I could remember everything from that night—the look of the theater, lit like a temple in the frosty Manhattan night, the smell of perfume and silk and fur in the air, the rustle of programs as the audience settled into the seats, the plaintive voice of the lead actor, lamenting about how paradise had once nearly been his. I remembered how women’s eyes had turned toward my father, the approving looks they gave him, how I’d felt about the way he belonged in their company, tall and smart and successful. I could name everything we’d eaten at the little French bistro on Fifty-Sixth Street, and could conjure up the taste of lobster bisque laced with sherry, profiteroles drizzled in dark chocolate, the single sip each of white wine and red wine and after-dinner port he’d let me have. Half-asleep in the taxi’s backseat as it cut through the traffic, humming the overture to myself, I had thought that I would never feel more content, more beloved, more beautiful.

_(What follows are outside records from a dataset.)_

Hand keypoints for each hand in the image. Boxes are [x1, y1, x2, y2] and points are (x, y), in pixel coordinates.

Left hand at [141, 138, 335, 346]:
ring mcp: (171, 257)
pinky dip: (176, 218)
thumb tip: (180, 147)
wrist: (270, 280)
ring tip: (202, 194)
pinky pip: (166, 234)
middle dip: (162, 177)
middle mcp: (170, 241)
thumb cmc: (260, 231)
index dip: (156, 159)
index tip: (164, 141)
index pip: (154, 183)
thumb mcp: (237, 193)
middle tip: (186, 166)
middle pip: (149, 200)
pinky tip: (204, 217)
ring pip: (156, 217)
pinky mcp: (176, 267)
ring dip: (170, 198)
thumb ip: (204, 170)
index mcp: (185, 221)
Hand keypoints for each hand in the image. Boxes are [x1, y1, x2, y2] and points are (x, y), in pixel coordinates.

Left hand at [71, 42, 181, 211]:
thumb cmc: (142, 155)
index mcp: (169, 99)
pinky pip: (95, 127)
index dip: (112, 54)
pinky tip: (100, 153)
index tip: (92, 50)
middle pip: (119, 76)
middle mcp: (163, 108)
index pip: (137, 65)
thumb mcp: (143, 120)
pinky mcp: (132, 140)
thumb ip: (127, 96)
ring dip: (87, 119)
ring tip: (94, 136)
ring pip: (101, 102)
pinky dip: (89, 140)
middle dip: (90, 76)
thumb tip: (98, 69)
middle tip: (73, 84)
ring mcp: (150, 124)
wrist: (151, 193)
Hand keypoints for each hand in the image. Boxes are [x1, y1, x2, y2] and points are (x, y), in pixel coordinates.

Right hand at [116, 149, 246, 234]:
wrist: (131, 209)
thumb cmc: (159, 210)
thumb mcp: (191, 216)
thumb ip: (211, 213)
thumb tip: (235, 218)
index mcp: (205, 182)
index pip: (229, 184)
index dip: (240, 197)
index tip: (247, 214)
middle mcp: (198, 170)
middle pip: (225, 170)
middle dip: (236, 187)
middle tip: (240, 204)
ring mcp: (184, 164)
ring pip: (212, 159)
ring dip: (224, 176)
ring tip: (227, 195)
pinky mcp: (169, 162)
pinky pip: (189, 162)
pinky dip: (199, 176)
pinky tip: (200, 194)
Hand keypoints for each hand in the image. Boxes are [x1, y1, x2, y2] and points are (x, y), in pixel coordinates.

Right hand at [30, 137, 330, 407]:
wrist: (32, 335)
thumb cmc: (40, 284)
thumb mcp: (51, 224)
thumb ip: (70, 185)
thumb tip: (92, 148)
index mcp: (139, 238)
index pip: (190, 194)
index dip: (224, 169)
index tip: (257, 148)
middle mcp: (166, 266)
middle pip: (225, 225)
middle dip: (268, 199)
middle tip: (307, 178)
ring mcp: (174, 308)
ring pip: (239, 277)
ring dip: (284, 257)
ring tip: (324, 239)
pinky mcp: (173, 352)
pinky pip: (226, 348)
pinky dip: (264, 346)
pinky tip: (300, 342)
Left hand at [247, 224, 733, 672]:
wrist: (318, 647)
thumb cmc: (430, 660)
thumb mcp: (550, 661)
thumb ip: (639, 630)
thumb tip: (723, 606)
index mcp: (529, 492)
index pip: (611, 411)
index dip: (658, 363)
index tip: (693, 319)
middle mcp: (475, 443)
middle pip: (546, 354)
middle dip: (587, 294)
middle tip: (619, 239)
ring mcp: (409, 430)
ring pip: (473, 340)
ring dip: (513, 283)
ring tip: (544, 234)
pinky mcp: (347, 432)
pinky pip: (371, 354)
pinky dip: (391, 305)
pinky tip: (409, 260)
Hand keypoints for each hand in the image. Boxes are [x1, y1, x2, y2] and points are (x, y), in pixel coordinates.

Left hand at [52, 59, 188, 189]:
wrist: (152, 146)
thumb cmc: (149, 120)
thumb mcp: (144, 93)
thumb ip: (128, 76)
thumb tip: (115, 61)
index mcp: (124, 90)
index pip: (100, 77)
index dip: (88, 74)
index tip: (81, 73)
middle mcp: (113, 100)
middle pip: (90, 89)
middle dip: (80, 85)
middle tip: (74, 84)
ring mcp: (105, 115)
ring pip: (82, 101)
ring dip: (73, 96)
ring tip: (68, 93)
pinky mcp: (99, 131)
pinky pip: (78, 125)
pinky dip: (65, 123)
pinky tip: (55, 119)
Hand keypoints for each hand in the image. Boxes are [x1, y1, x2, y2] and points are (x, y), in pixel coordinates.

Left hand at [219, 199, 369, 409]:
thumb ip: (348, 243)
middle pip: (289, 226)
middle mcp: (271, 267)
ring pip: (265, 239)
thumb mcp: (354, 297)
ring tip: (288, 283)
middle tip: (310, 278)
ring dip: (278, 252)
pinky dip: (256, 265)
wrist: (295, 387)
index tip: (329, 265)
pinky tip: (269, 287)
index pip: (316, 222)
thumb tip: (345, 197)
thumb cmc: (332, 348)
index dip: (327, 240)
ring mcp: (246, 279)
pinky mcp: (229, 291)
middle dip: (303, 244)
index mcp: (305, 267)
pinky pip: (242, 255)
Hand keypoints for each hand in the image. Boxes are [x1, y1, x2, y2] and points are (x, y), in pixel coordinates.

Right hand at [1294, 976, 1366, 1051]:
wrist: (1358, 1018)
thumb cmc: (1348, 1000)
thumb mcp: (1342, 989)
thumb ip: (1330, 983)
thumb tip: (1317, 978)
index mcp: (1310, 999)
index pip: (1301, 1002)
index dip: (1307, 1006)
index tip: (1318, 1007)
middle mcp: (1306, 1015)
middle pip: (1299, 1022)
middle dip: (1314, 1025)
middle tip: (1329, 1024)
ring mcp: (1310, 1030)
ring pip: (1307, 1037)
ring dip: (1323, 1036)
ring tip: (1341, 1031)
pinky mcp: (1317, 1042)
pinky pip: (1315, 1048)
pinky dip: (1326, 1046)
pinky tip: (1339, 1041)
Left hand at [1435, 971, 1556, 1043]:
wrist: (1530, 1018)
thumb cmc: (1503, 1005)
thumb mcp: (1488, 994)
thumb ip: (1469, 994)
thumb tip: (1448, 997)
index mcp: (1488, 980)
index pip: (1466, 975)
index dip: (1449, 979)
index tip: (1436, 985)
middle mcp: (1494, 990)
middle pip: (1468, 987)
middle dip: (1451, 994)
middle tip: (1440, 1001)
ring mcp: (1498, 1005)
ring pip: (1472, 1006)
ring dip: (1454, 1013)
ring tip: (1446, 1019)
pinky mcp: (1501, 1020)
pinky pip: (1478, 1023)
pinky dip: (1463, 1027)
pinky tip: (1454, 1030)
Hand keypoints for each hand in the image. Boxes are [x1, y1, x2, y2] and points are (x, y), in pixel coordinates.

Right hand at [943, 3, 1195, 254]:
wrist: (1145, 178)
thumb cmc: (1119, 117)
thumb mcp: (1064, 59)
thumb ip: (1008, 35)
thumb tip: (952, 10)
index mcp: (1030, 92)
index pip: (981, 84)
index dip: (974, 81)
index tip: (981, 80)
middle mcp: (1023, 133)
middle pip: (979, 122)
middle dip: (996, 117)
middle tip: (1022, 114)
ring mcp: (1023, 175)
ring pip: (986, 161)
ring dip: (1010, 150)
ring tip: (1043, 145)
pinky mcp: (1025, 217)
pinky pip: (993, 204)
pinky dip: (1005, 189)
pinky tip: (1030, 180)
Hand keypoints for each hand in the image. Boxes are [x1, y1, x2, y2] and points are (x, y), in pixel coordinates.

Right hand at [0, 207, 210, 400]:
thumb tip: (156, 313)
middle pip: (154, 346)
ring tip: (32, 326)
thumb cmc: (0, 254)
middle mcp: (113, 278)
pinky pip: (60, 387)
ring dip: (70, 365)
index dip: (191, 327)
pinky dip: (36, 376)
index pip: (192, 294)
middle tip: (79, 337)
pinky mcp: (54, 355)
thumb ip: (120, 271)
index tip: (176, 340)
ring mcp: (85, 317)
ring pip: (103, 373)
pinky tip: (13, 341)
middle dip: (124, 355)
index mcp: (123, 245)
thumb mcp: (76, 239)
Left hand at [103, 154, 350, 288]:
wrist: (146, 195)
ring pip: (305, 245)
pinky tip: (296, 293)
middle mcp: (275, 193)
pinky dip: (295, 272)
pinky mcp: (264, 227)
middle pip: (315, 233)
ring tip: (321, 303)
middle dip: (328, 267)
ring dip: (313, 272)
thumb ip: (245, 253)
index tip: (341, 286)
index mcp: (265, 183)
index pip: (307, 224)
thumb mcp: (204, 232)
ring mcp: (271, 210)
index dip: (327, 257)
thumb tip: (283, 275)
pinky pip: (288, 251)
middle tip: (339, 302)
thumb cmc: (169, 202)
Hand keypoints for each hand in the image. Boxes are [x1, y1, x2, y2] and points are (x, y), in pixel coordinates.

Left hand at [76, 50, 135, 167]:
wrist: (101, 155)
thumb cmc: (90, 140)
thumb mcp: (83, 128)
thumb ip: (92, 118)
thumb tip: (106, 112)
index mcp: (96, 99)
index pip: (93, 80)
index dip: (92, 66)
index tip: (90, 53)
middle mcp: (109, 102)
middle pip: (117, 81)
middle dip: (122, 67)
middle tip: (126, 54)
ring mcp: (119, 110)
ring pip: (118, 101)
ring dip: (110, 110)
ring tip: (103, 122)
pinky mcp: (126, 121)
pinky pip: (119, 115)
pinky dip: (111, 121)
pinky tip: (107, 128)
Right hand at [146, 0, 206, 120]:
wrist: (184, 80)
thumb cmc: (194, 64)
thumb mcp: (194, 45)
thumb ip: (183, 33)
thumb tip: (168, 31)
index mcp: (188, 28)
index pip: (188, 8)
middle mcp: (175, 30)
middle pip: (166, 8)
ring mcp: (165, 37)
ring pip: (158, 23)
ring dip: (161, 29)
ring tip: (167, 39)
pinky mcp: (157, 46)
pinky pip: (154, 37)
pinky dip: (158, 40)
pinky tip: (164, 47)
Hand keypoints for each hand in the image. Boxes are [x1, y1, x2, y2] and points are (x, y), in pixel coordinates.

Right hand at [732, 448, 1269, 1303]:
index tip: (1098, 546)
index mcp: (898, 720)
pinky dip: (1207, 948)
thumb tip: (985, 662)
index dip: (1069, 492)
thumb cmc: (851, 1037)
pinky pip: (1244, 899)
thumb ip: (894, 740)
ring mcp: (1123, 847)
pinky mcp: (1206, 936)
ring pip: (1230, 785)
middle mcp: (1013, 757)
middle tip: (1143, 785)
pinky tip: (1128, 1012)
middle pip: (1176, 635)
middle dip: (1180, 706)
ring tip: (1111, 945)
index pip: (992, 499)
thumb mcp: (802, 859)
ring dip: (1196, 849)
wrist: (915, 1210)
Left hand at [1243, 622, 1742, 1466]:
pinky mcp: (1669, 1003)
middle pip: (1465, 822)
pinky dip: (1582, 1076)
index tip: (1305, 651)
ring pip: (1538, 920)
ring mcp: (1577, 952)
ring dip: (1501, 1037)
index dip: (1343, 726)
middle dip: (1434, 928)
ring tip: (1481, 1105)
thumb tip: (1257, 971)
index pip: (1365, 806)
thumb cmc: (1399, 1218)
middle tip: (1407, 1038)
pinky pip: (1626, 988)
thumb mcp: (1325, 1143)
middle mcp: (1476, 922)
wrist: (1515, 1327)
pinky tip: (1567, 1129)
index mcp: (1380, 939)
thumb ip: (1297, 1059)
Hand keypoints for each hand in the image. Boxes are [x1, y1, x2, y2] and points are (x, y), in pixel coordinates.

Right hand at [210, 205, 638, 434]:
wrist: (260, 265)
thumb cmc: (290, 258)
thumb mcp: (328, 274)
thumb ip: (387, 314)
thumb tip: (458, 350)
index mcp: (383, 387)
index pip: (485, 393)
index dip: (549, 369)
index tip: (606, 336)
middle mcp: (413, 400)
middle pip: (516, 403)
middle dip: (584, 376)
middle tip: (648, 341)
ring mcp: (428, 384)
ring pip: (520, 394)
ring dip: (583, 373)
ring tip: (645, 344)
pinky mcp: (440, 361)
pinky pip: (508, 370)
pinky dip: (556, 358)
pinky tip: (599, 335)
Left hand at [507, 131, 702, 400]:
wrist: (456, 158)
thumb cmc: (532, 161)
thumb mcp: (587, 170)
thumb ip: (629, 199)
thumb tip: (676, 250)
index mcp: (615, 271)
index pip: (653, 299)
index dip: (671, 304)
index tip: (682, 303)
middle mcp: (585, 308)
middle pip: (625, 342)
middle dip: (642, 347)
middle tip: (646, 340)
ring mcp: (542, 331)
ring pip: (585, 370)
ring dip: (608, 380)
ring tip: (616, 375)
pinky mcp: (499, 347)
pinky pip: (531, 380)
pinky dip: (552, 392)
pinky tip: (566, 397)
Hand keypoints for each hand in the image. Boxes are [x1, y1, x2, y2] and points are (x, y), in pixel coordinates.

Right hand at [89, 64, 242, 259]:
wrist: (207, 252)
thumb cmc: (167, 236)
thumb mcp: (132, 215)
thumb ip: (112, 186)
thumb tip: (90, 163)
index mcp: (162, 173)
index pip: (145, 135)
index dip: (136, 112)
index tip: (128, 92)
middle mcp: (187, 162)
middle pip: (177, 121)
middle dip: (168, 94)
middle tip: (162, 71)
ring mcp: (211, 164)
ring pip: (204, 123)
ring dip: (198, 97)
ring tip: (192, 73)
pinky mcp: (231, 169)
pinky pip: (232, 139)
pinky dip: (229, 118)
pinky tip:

Today is MONDAY, read the sign in the dining room, where tables for four were draped in pink cloths and set at wide intervals, the better to steer wheelchairs around them. On a shelf were dozens of paperbacks by Lee Child, Vince Flynn, Brad Thor. Was there some kind of law that men who wrote military thrillers had to have two-syllable names where the first and the last sounded interchangeable? There were romances for the ladies—your Nora Roberts, your Danielle Steel—and board games in worn boxes, some with their sagging edges reinforced with duct tape, the same games I played with Ellie: Sorry! and Parcheesi and Monopoly and Battleship. Our next meal will be DINNER, read the whiteboard at the front of the room. Tonight we are having CREAM OF MUSHROOM SOUP, LONDON BROIL, MASHED POTATOES, and GREEN BEANS. Oh, Dad, I mourned, and wondered how my mother would survive, seeing her beloved husband in a place like this.

Kathleen interrupted my reverie, giving me a glossy “Welcome to Eastwood” folder and a big smile. “If you’re ready, we can go back to my office. There’s some preliminary paperwork you can fill out, and then, once our finance department has had a look, they’ll be in touch. Did you bring your father’s tax returns?”

“I’m sorry,” I said. The insides of my eyelids were stinging, and I was already blinking back tears. “I think I’m going to have to take care of that another time.”

“Are you all right?” Kathleen’s tone was not unsympathetic. She must have seen this dozens, if not hundreds of times—spouses and children who thought they were ready flipping out and running when it came time to sign the forms, to write the checks, to make it real. I managed a nod, and then hurried past the front desk, through the doors, out to the parking lot, and into my car. One dream in my heart, I heard in my head, and brushed my sleeve against my cheeks to wipe away the tears. One love to be living for . . .. One love to be living for . . .. This nearly was mine.